We look forward to further making changes to ASL that are in-line with the board’s vision (probably not Bryan’s) that the team feels are beneficial to you (the actual users) in the long term support and stabilization of the ASL infrastructure.

It is not unlikely there will be some hiccups along the way (we still have a 10 year old server in the mix), but we are looking forward to a brighter future.

As always, if you have concerns, we encourage you to email helpdesk at AllStarLink.org or reach out to a board member as necessary. You may email me directly, I’m good on qrz.

On behalf of the Admin team - we are excited about the future of ASL and the changes being made to solidify a viable infrastructure for the long term.

Mike
KB8ZGL
-ASL Admin team Liaison to the board

There have been intermittent DNS problems for many months, well before what is mentioned above. One of our board members found a way to demonstrate the problem and pushed for a solution. Our remaining team of technical people identified and fixed the problem in short order.
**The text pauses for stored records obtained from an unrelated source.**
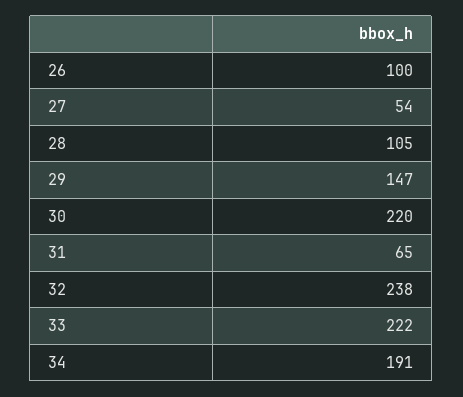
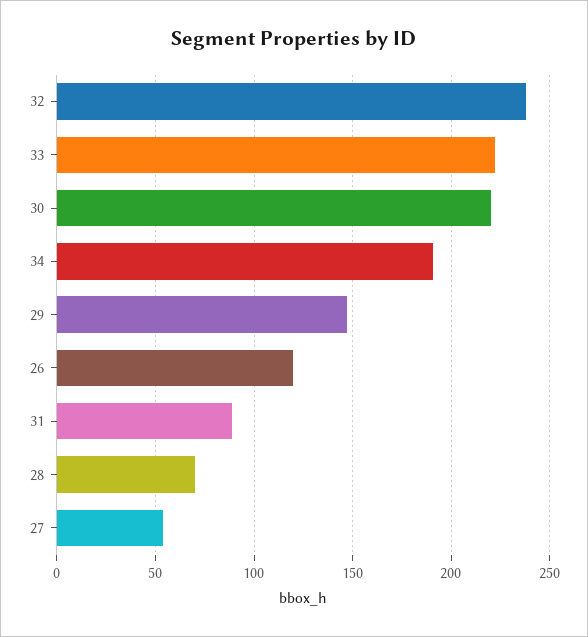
  {
-   "26": 100,
+   "26": 120,
    "27": 54,
-   "28": 105,
+   "28": 70,
    "29": 147,
    "30": 220,
-   "31": 65,
+   "31": 90,
    "32": 238,
    "33": 222,
    "34": 191
  }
At the heart of disagreements among the team is the board’s desire to “Use commercial services where available and affordable”. This is for the long term survivability and uptime of AllStar systems. For example if there is a DNS failure on AWS many people (not just AllStar users) will be impacted and it will get fixed quickly by Amazon employees. Whereas our servers have to be fixed by AllStar volunteers with limited availability. Also, as mentioned above, people have removed their contributions for various reasons and this has caused huge churn and some outages. The board’s desire is to prevent any one person’s contributions or expertise to adversely impact services.

It’s unfortunate that these disagreements have been made public. But it’s been an open secret for some time now. I suppose this presents an opportunity to discuss opposing points of view. That’s a good thing if the discussion remains civil. If this topic is not of interest the follow icon allows for adjustment of preferences for this topic.

To the team responsible fo DNS. Please contact me for a solution.
I may donate some resources on my server for loadbancing and redundancy as an immediate fix. I have some simple advice on how to futureproof this issue.
Contact me by email only.

We’re planing to move DNS to AWS. But I will contact you via email to get your input. And thank you for that.